- [Task description]:
Copy the listing below letter for letter, passing over each picture.

- [Given data]:
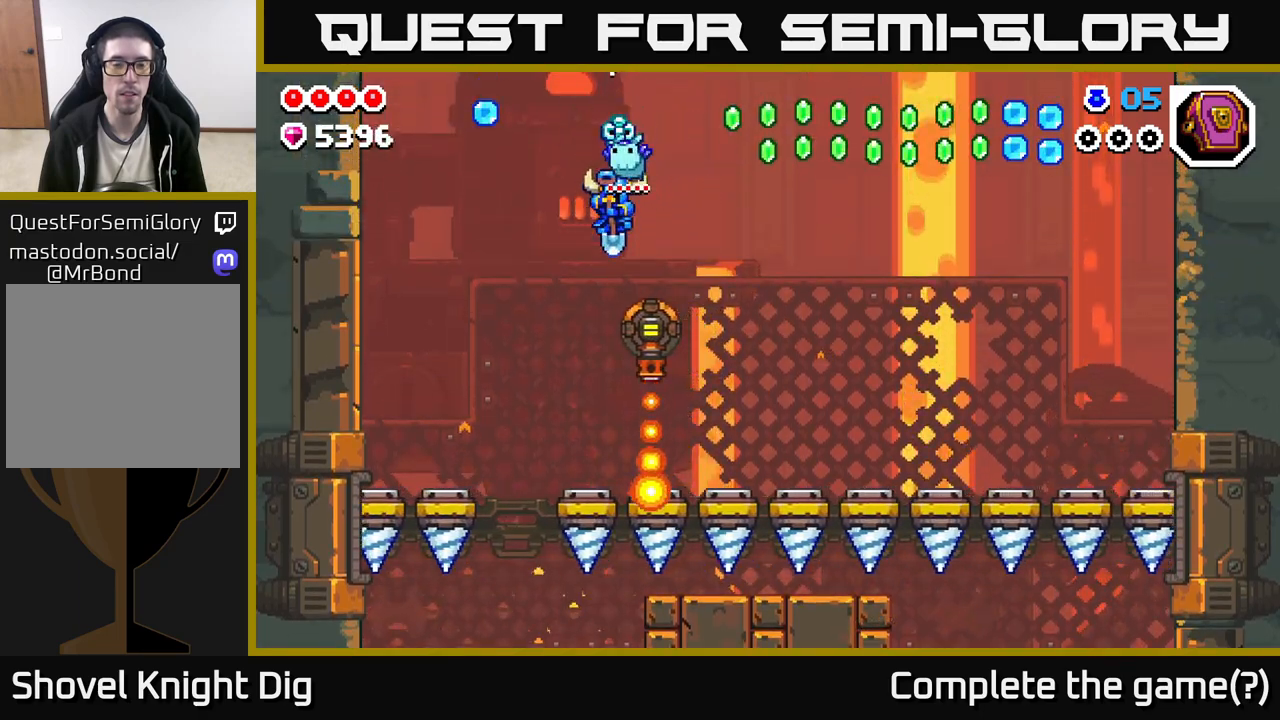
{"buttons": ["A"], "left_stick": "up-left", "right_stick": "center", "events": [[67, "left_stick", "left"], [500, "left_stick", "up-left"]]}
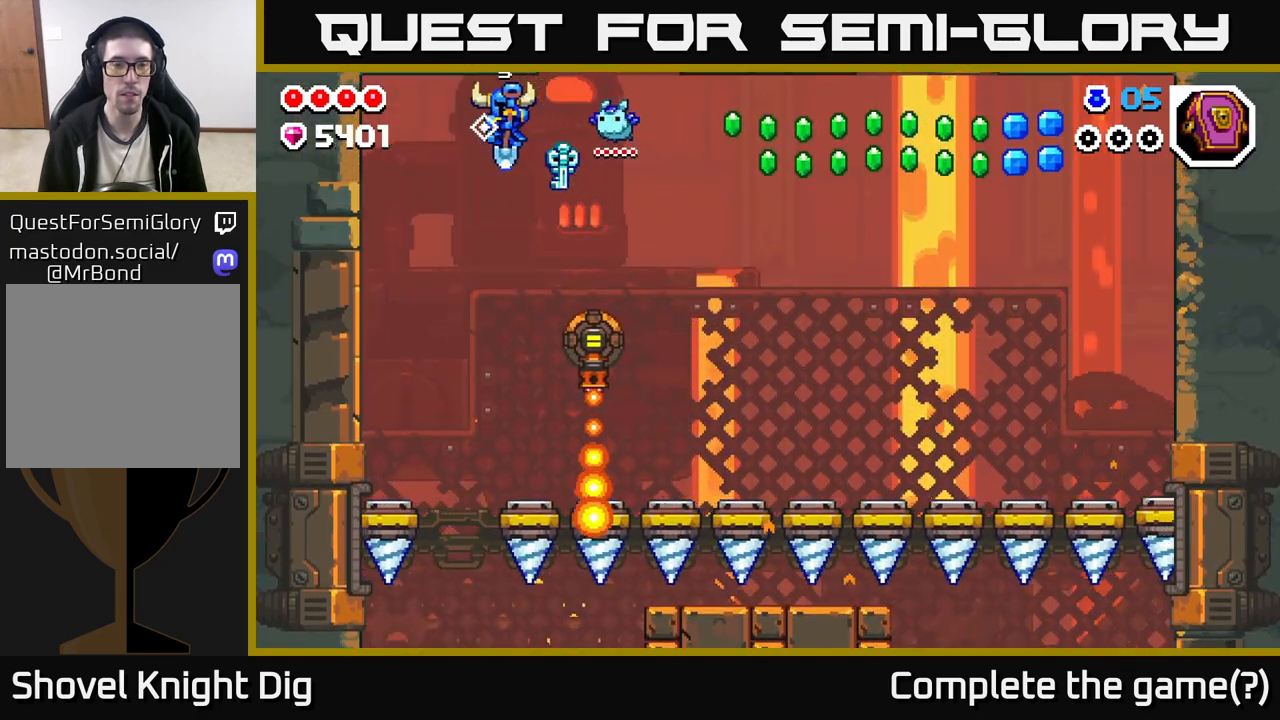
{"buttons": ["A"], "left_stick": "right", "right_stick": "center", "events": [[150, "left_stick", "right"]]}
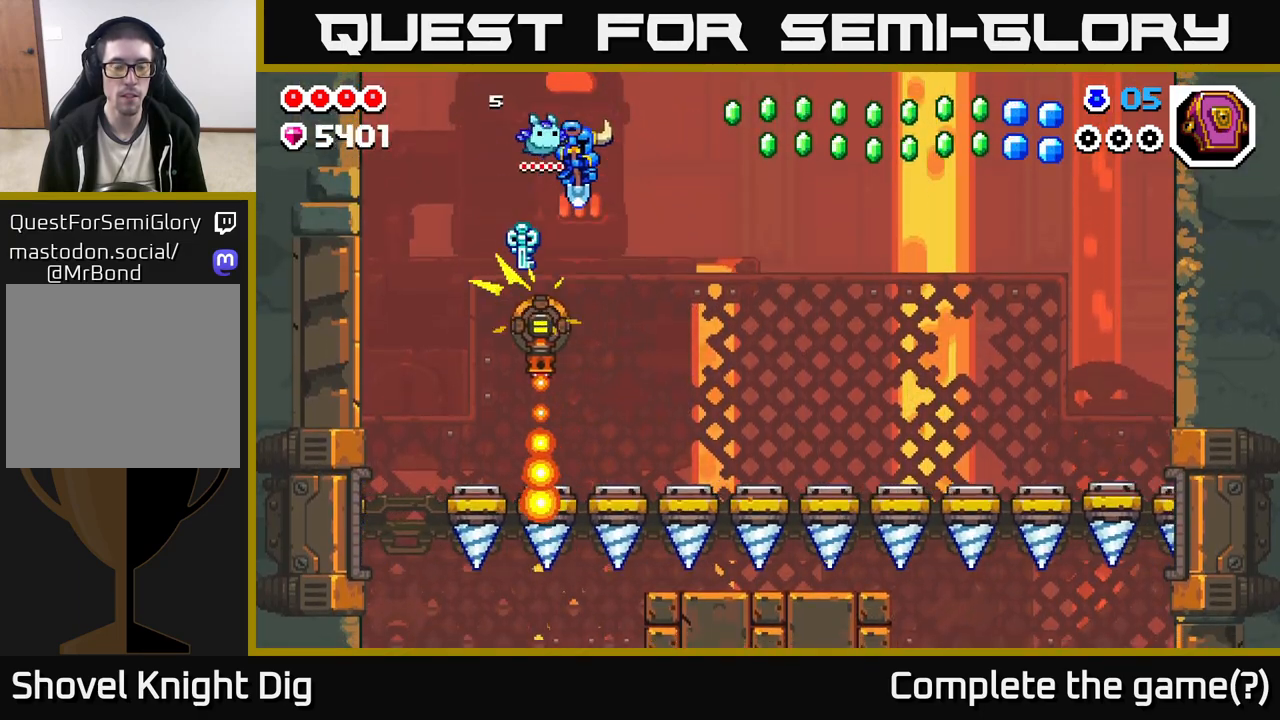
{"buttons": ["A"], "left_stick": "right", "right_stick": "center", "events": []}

- [Solution for this exercise]:
{"buttons": ["A"], "left_stick": "up-left", "right_stick": "center", "events": [[67, "left_stick", "left"], [500, "left_stick", "up-left"]]}
{"buttons": ["A"], "left_stick": "right", "right_stick": "center", "events": [[150, "left_stick", "right"]]}
{"buttons": ["A"], "left_stick": "right", "right_stick": "center", "events": []}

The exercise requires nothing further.